Иисус же обращался к нему именно так. А Янек понял, что этот помпезный язык является его собственным, иного он бы не принял. Ну, в принципе он скучал по этим вот пустым разговорам, а перипатетически-лесная[52] метода была так же хороша, как и сигаретно-кофейная. Иисус всегда обращается к нам на нашем собственном языке, разве не правда?
Стоя в школе, на возвышении, ксёндз глядел на ученическую толпу в пестрых одежках и старался говорить просто.
Он не пытался подражать их языку — Боже, как же он его всегда смущал. Священник в ризе, скачущий вокруг алтаря и обращающийся к детям тем образом, который этому священнику всегда казался молодежным, который на самом деле является жалким метисом того, что ксёндз считает молодежным сленгом (практически всегда он устаревший), и церковного новояза — и вот тут в обязательном порядке должен быть применен глагол «обогащать». И перед тем, как произнести столь модное лет десять назад слова «потрясный» или выражения «как вы это говорите, Иисус — это cool», священнослужитель делает паузу и произносит упомянутое потрясное слово со старательной интонацией, выразительно — в результате чего оно впивается в предложение словно макаронизм[53], допустим, пословица на латыни — употребляется совершенно неуместно. Потому Янек никогда не пытался изображать кого-то, кем он никогда и не был. Впрочем, это проблема не только аутентичности. Раз в церкви не вешают плакатов с Пэрис Хилтон или кто там еще заполняет страницы «Bravo» своими личиками, отделанными в кабинетах пластической хирургии и окошках программ для редактирования фотографий, то нет потребности подражать этому языку. Молодежь разницу чувствует.
Поэтому и говорил просто: да, да, нет, нет. Он не обдумывал этой небольшой катехезы[54], которую внимательно слушало больше пар ушей, чем все его предыдущие уроки, вместе взятые. Сейчас он просто сказал им: что им необходимо, а что — нет. Ксёндз не углублялся в теологию, ведь они же не пришли к нему на лекцию; он должен быть ориентиром, а не вести дискуссию. Его преподаватели из семинарии наверняка бы заявили, что ксёндз должен побуждать молодежь к дискуссии, но они ошибались. Дискутировать они могли о том, кто с кем переспал, и настоящие или силиконовые сиськи у Шакиры — от него же желают простой речи: да, да, нет, нет, потому именно такую он им и дал, сказал, что должен был сказать — и, черт подери, радовался тому, что у этих молодых людей стояли слезы в глазах, что учительницы с плачем опускались на колени, вздымая глаза к небу. Может оно и плохо, что радовался — но ведь работнику полагается его заработная плата, разве не так? Таковой здесь была его оплата — вот, мои слова обладают силой. Он закончил, совершил над молодежью знак креста, спрыгнул с ящика и попросту ушел.

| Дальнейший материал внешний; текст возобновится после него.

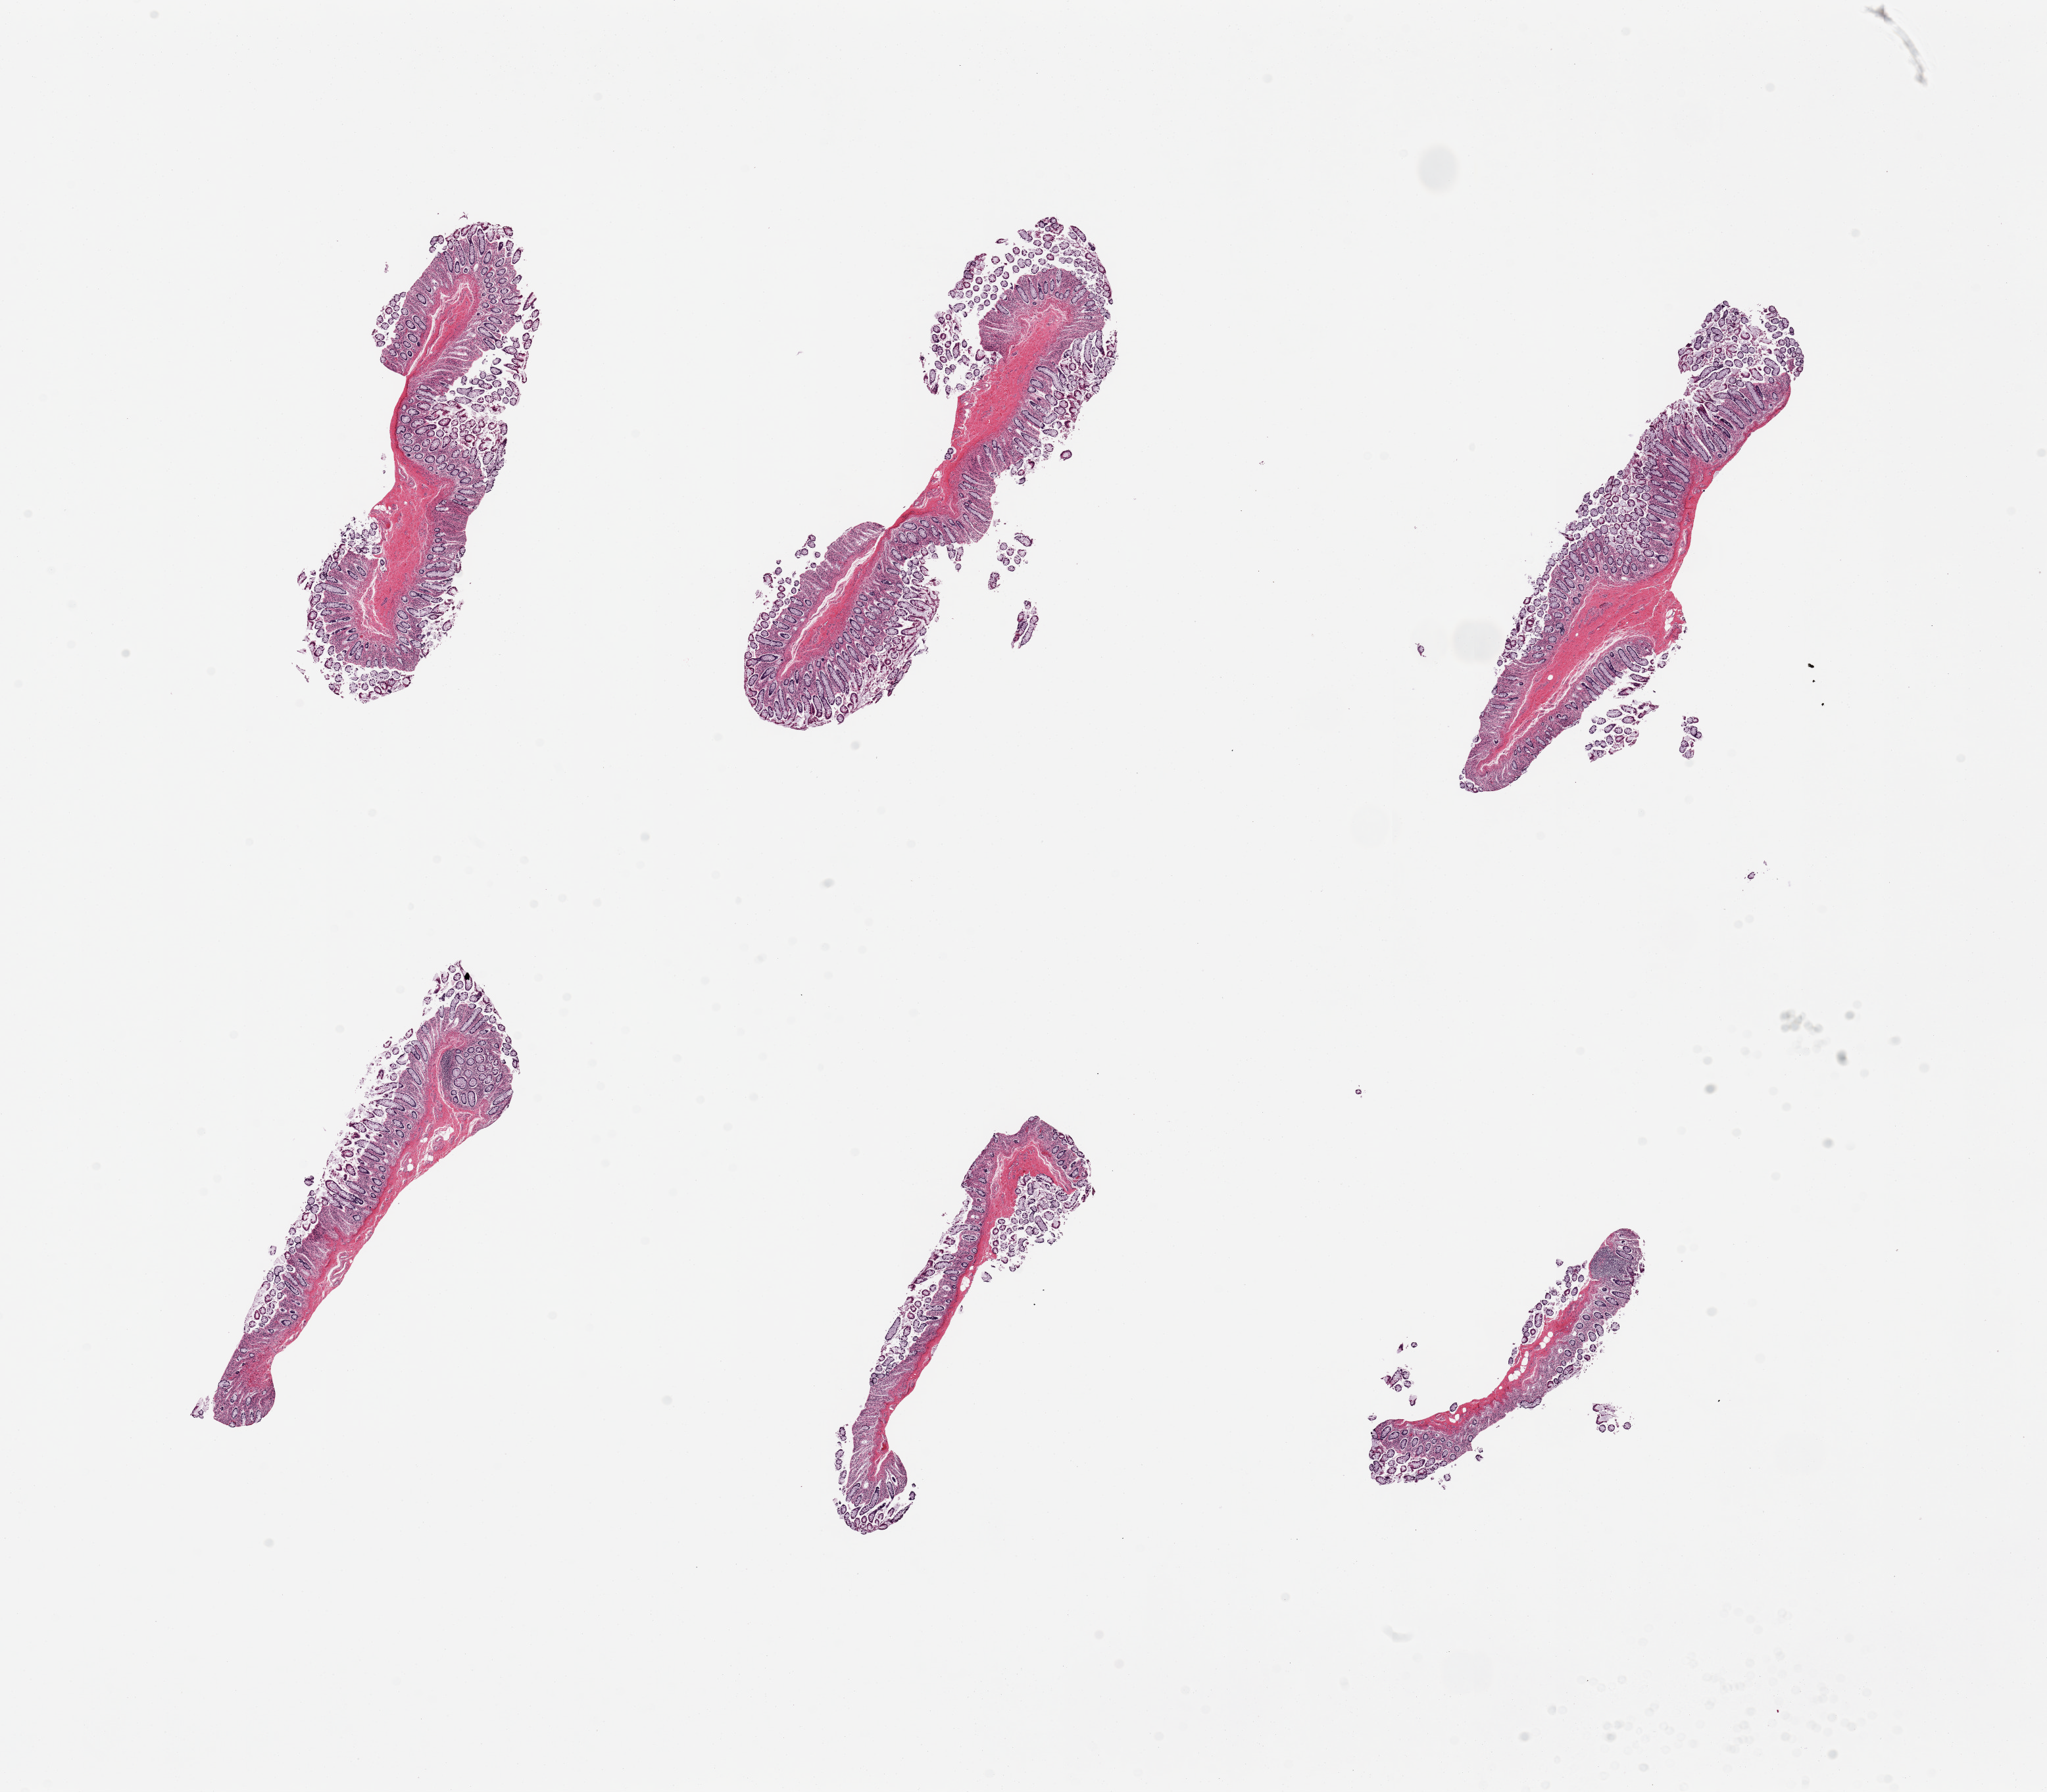
Whole-slide image, H&E stain — shown as a low-resolution overview of the whole scanned area (about 24.6 x 21.6 mm); PAXgene-fixed paraffin-embedded (PFPE) section; section of sigmoid colon (target tissue); donor tissue sample. Donor: female.
• reviewer comment on this tissue sample: 6 pieces, up to 7x3mm all colonic mucosa; 80-90% thickness is mucosa, moderately - severely autolyzed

Ксёндзу не хотелось возвращаться в фару — ну, боялся, тут нечего и скрывать, боялся вопросов отца настоятеля. Потому пошел в лес, хотя там было холодно и сыро. Но как только он сошел с тропинки, воздух над ним неожиданно полыхнул, будто гигантская лампа-вспышка, и материализовался Иисус, сидящий на поросшем мхом валуне. Он заявил, что решил телепортироваться сюда, потому что поболтать — оно приятнее, опять же, Михаил не подслушивает. Они двинулись на прогулку по шелестящим листьям, а Иисус начал свою лекцию. Когда кончил, дальше они шли в молчании.
Через пару минут Иисус еще прибавил:
— И пускай пан ксёндз не забывает о том, что не нужно пока что касаться Второго Пришествия. Время этому еще придет. Пан ксёндз должен учить так, как его самого научили. Пан ксёндз может все это представить так: Иоанн Креститель учил, прежде чем я вот начал это делать. Он выпрямлял пути для меня, но ведь учил он тому, что заключено было в Старом Договоре, в, как вы сами его называете, Ветхом Завете. Точно так же, пускай пан ксёндз сконцентрируется на проповедовании, скажем, христианства…
— Католичества… — робко перебил его ксёндз.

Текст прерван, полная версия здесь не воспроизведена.